First, it helps to consider that the earlier a tumor is detected, the higher the chances of survival. Scientists are constantly looking for ways to catch cancer before it happens. Second, multidisciplinary teams must also show excellence when it comes to offering the most appropriate treatment plans, as this is necessary for survival.

Below, I highlight 5 ways artificial intelligence and machine learning will help people fight cancer in 2018. Based on recent findings, AI and machine learning will:

1. Cause a Bigger Drop in the Human Error Rate in Cancer Diagnosis. Pathologists spend a great deal of time to try to give the right diagnosis to patients. Still, they make errors. Fortunately, in 2016, a team from Harvard Medical School’s Beth Israel Deaconess Medical Center (BIDMC) showed that when pathologists partner with GPU-powered deep learning analysis, the human error rate in diagnosis drops by 85 percent. As AI continues to rapidly transform the way we do medicine, there will be a bigger drop in the human error rate during diagnosis.


2. Identify More Individualized, Evidence-Based Cancer Treatment Plans. This is already happening. Physicians in Memorial Sloan Kettering have already joined forces with IBM’s Watson Oncology to find a common ground for providing personalized, evidence-based treatment options for cancer patients. This is great news as variations in genetic composition cause individuals to react to treatment differently. Personalized medicine and patient-centric healthcare have existed for a while now. We will see more healthcare teams working together with machine learning experts to use algorithms for providing personalized care for cancer patients.

3. Find new drugs and compounds that can fight cancer cells. In 2017, researchers affiliated with Insilico Medicine were the first to propose the idea that a generative Adversarial Autoencoder (AAE) model can identify new “molecular fingerprints” of compounds that can combat cancer. Their study was insightful and relevant as they used AAE output to screen 72 million compounds with anti-cancer characteristics. The AAE model predictions matched compounds that are already proven to fight cancer, as well as new compounds that have great anti-cancer potential. Overall, deep learning overcomes several limitations of other predictive methods like laboratory experiments. Similar studies are needed to improve the accuracy of predicting anti-cancer drugs.

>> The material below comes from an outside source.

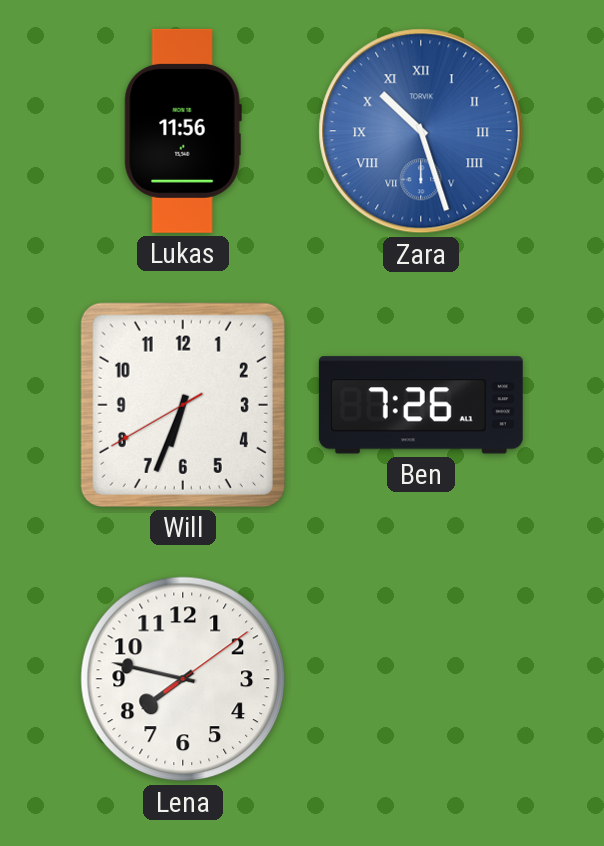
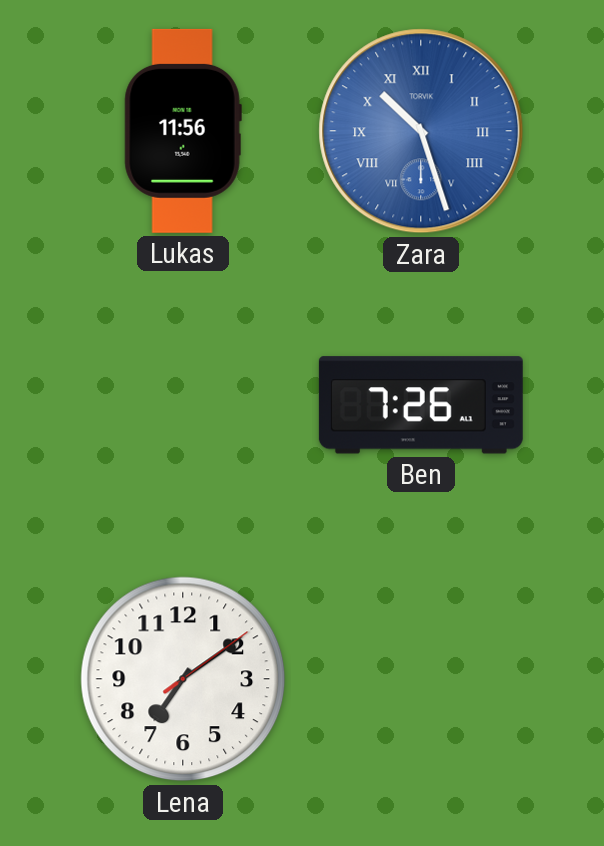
Will: 6:33 -> none
Lena: 7:47 -> 7:09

4. Identify more breast cancer cases at risk of misdiagnosis. To be eligible for appropriate breast cancer treatment, physicians have to first assess the level of expression of the human epidermal growth factor receptor 2 (HER2). Misdiagnosis occurs in 4 percent of negative cases and 18 percent of positive cases. A study published by Vandenberghe provides evidence that deep learning identifies cases at risk of misdiagnosis.

5. Predict more accurate patient outcomes. We are all different. Every cancer case is unique and outcomes are different. Scientists have been able to combine Association Rule Mining with deep learning neural networks (DLNNs) to better predict the outcome of anti-cancer drugs. Their methods outperformed the current predictive gold standards, i.e. Random Forests (RF) and Bayesian Multitask Multiple Kernel Learning (BMMKL) classification. Additionally, deep learning has the power to validate other methods. In 2017, another study used convolutional neural networks and Long Short-Term Memory networks to validate the predictive power of the colorectal tumor tissue microarray (TMAs). The power of machine learning here lies in better predicting more accurate patient outcomes and more accurate responses to treatment.

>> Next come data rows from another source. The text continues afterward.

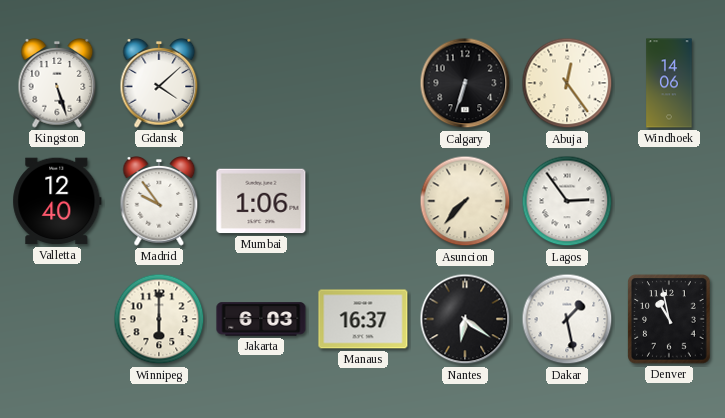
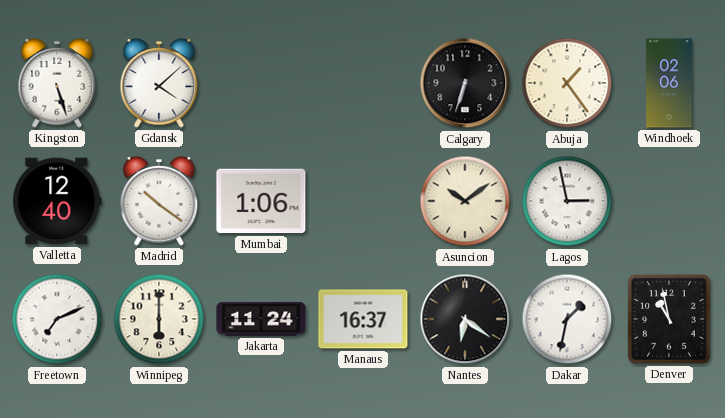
Abuja: 12:24 -> 1:24
Windhoek: 14:06 -> 02:06
Madrid: 9:54 -> 10:21
Asuncion: 7:37 -> 10:09
Lagos: 2:54 -> 2:58
Freetown: none -> 7:11
Jakarta: 6:03 -> 11:24
Dakar: 1:28 -> 1:32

AI and machine learning are rapidly transforming medical diagnosis and treatment. It is the hope of many that the result of this inside-out transformation will be the death of cancer.

However, Rome was not built in a day. Scientists, researchers, physicians, and individuals need to take it one day at a time. I believe in hope. I believe in life. I believe we can expect AI and machine learning to improve cancer diagnosis and treatment not only in 2018 but in years to come.